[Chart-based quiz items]
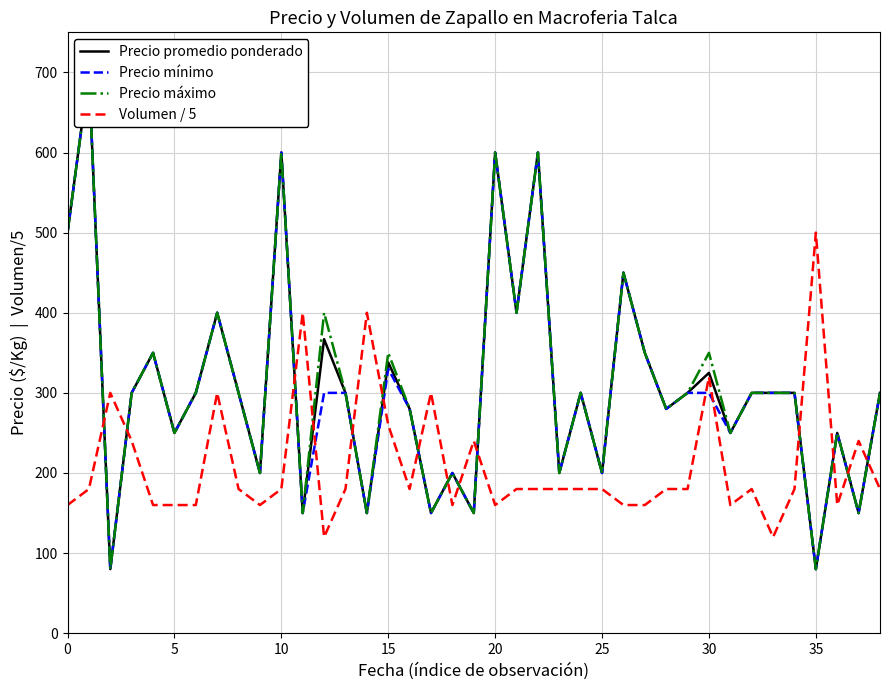

What are all the series names shown in the legend?

Precio promedio ponderado, Precio mínimo, Precio máximo, Volumen / 5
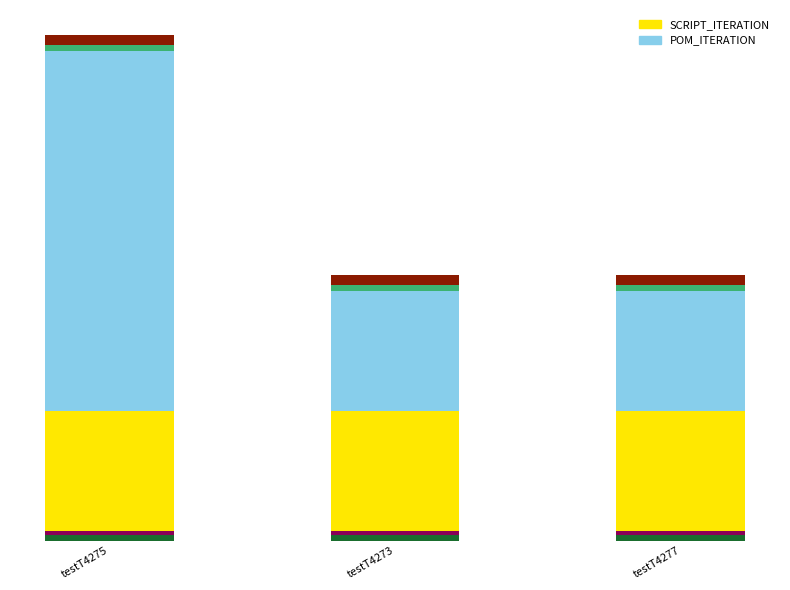

Reading right to left, extract all data points from this chart.

SCRIPT_ITERATION: testT4277=1	testT4273=1	testT4275=1
POM_ITERATION: testT4277=1	testT4273=1	testT4275=3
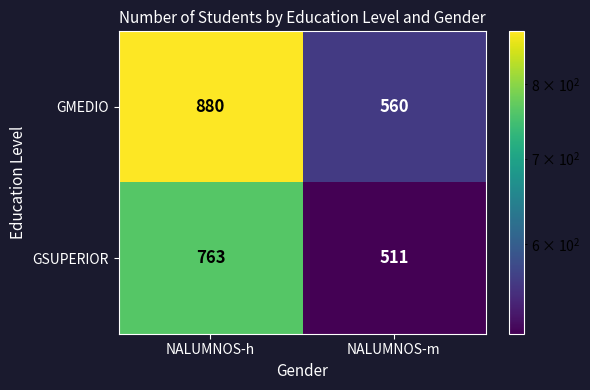

List the series in order of their overall mean, lowest first.

GSUPERIOR, GMEDIO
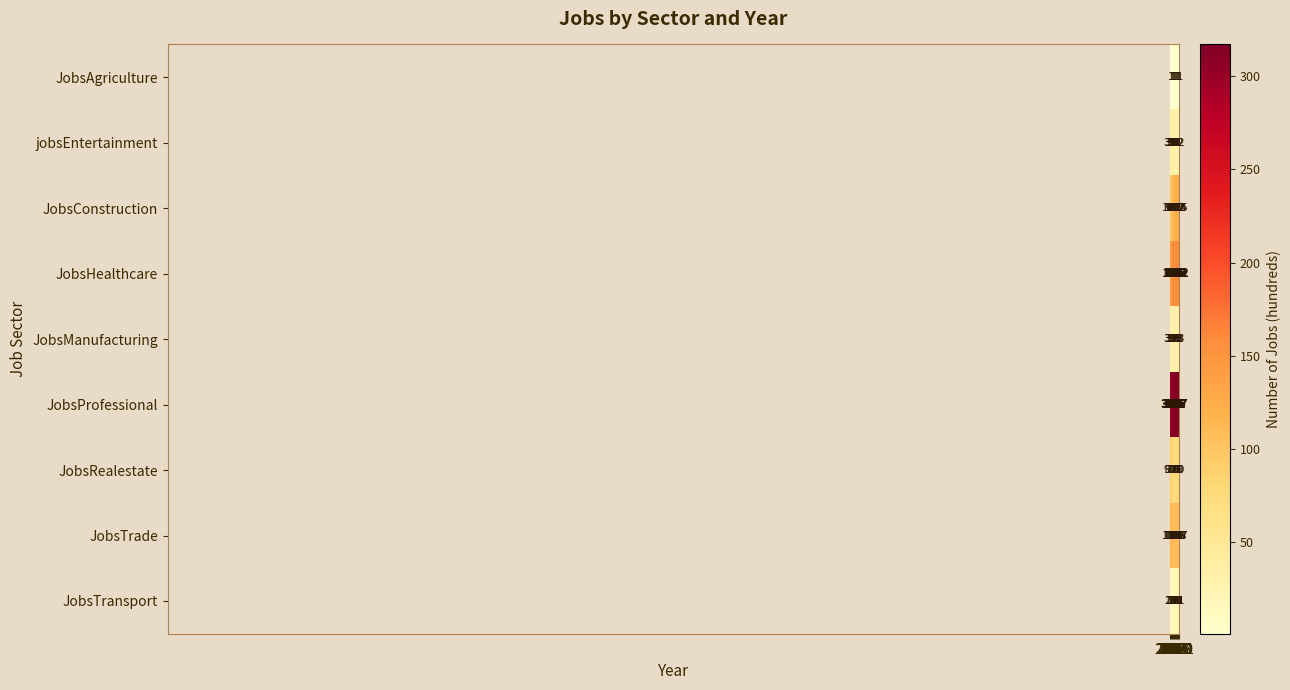

What is the maximum value for JobsTrade?

118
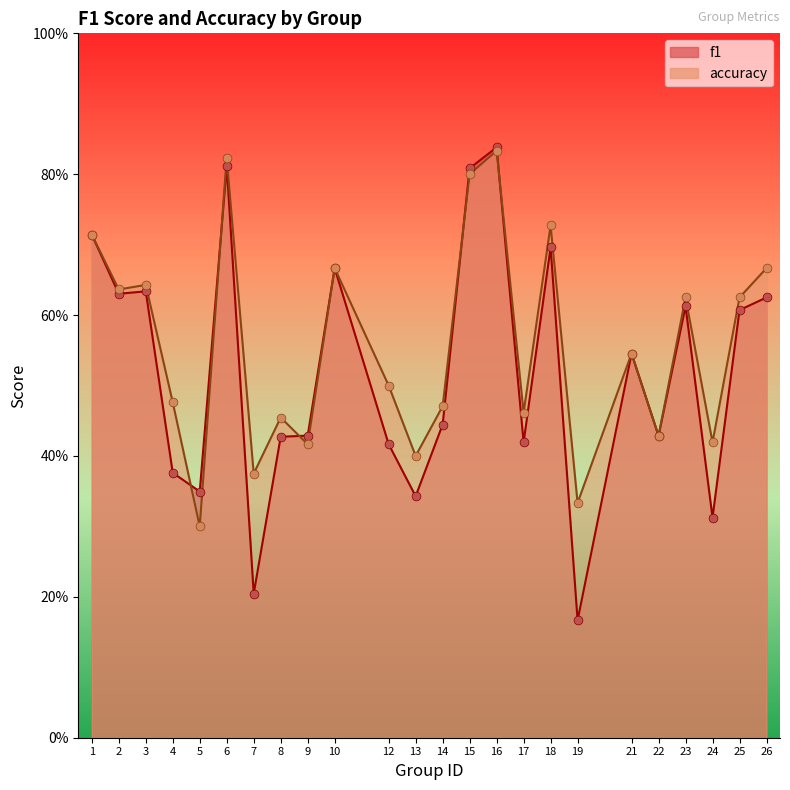

What are all the series names shown in the legend?

f1, accuracy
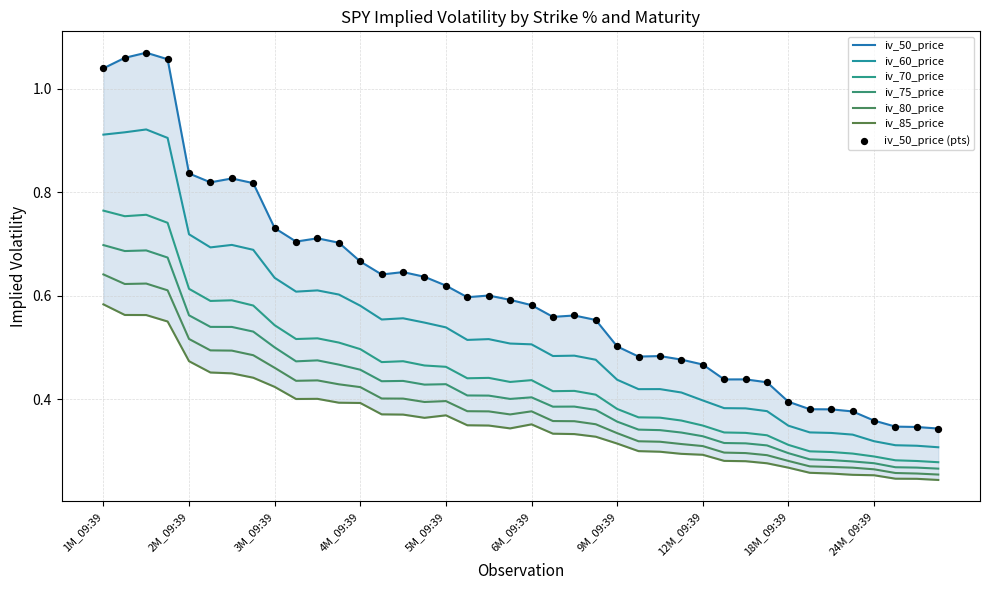

At how many categories does at least one series exceed 0?

40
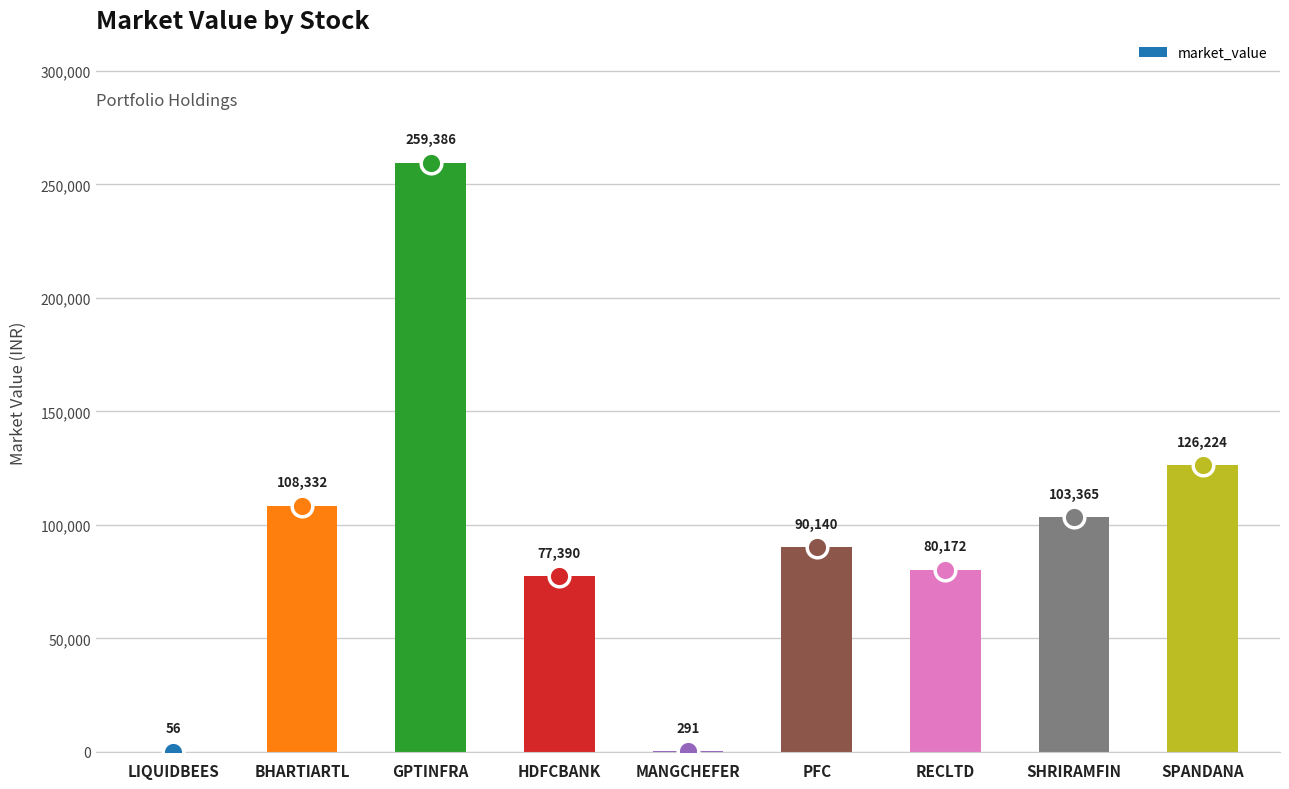

What is the change in value from GPTINFRA to MANGCHEFER?

-259095.3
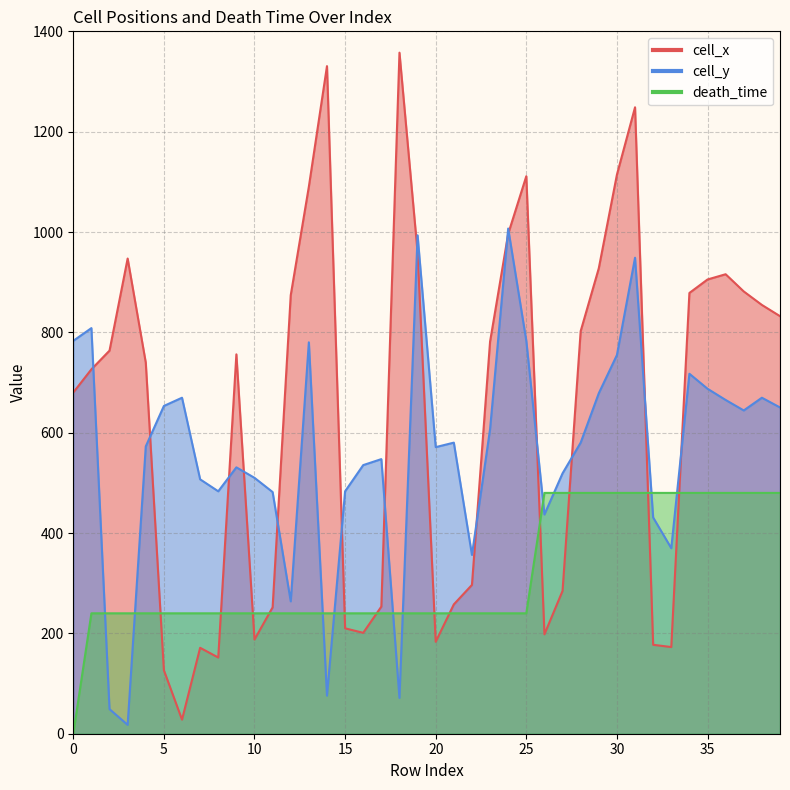

List the series in order of their overall mean, lowest first.

death_time, cell_y, cell_x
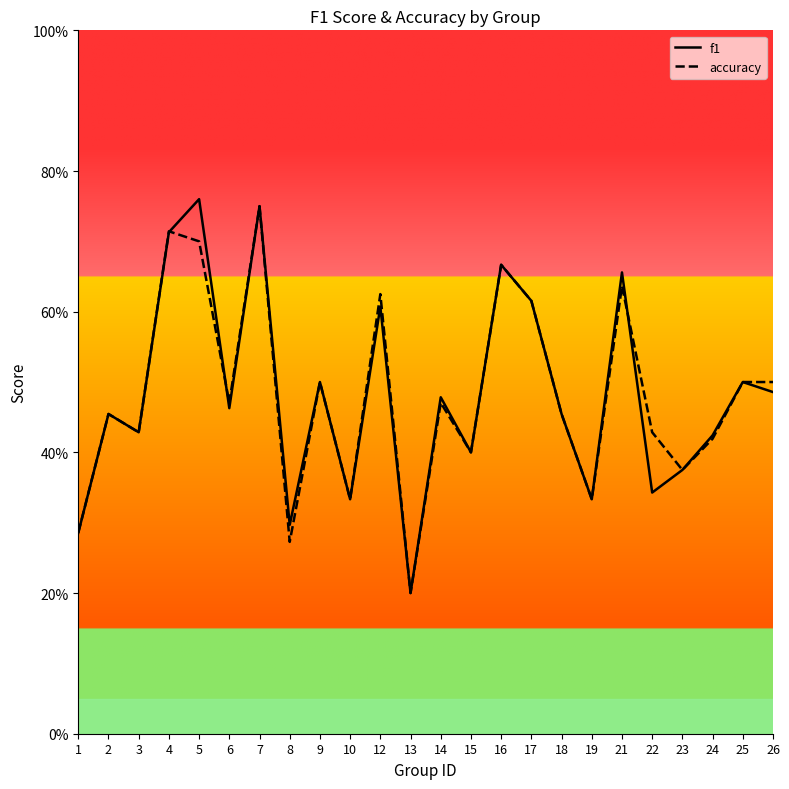

How many lines are shown in the chart?

2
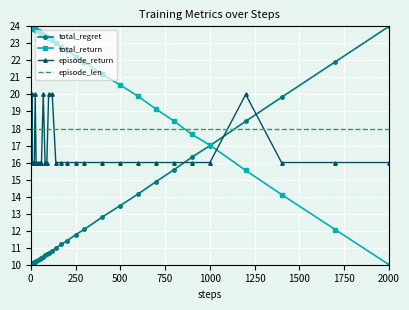

How many times do total_regret and total_return cross each other?

1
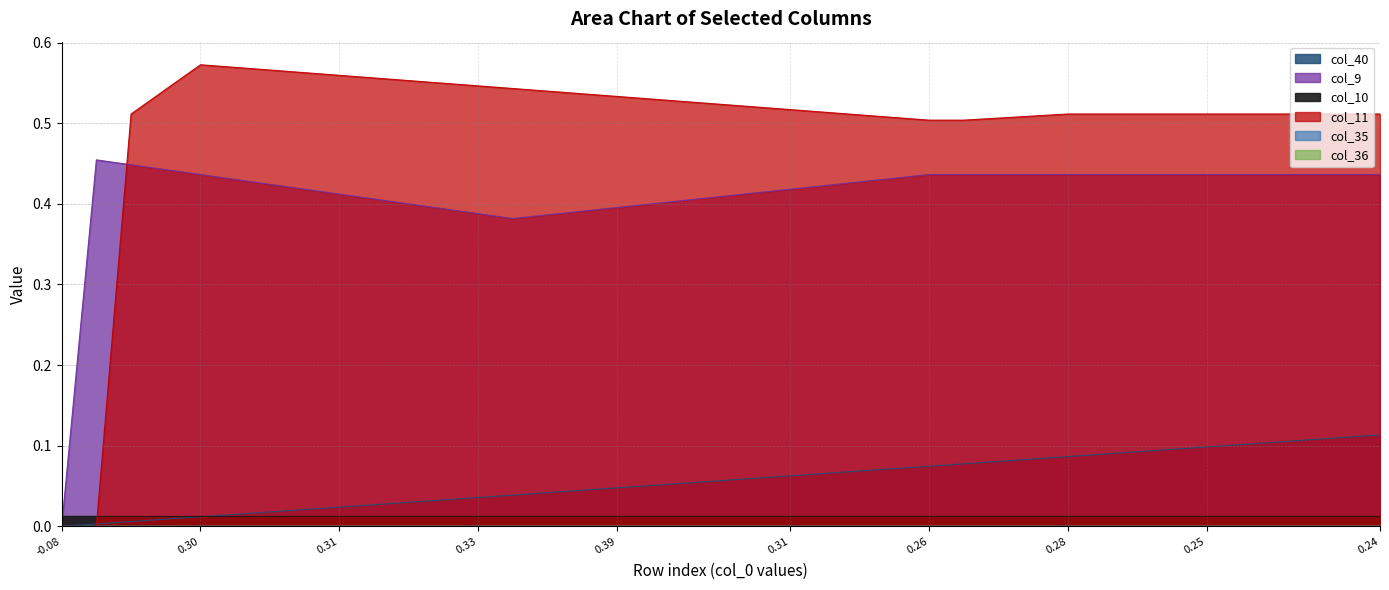

Which series changed the most between 0.31 and 26?

col_40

[Problem description]
Write out all the records again, swapping every "series" for "data series" and changing nothing else. Leave the pictures out of the result.

[Task result]
What are all the data series names shown in the legend?

Precio promedio ponderado, Precio mínimo, Precio máximo, Volumen / 5

Reading right to left, extract all data points from this chart.

SCRIPT_ITERATION: testT4277=1	testT4273=1	testT4275=1
POM_ITERATION: testT4277=1	testT4273=1	testT4275=3

List the data series in order of their overall mean, lowest first.

GSUPERIOR, GMEDIO

What is the maximum value for JobsTrade?

118

What are all the data series names shown in the legend?

f1, accuracy

At how many categories does at least one data series exceed 0?

40

What is the change in value from GPTINFRA to MANGCHEFER?

-259095.3

List the data series in order of their overall mean, lowest first.

death_time, cell_y, cell_x

How many lines are shown in the chart?

2

How many times do total_regret and total_return cross each other?

1

Which data series changed the most between 0.31 and 26?

col_40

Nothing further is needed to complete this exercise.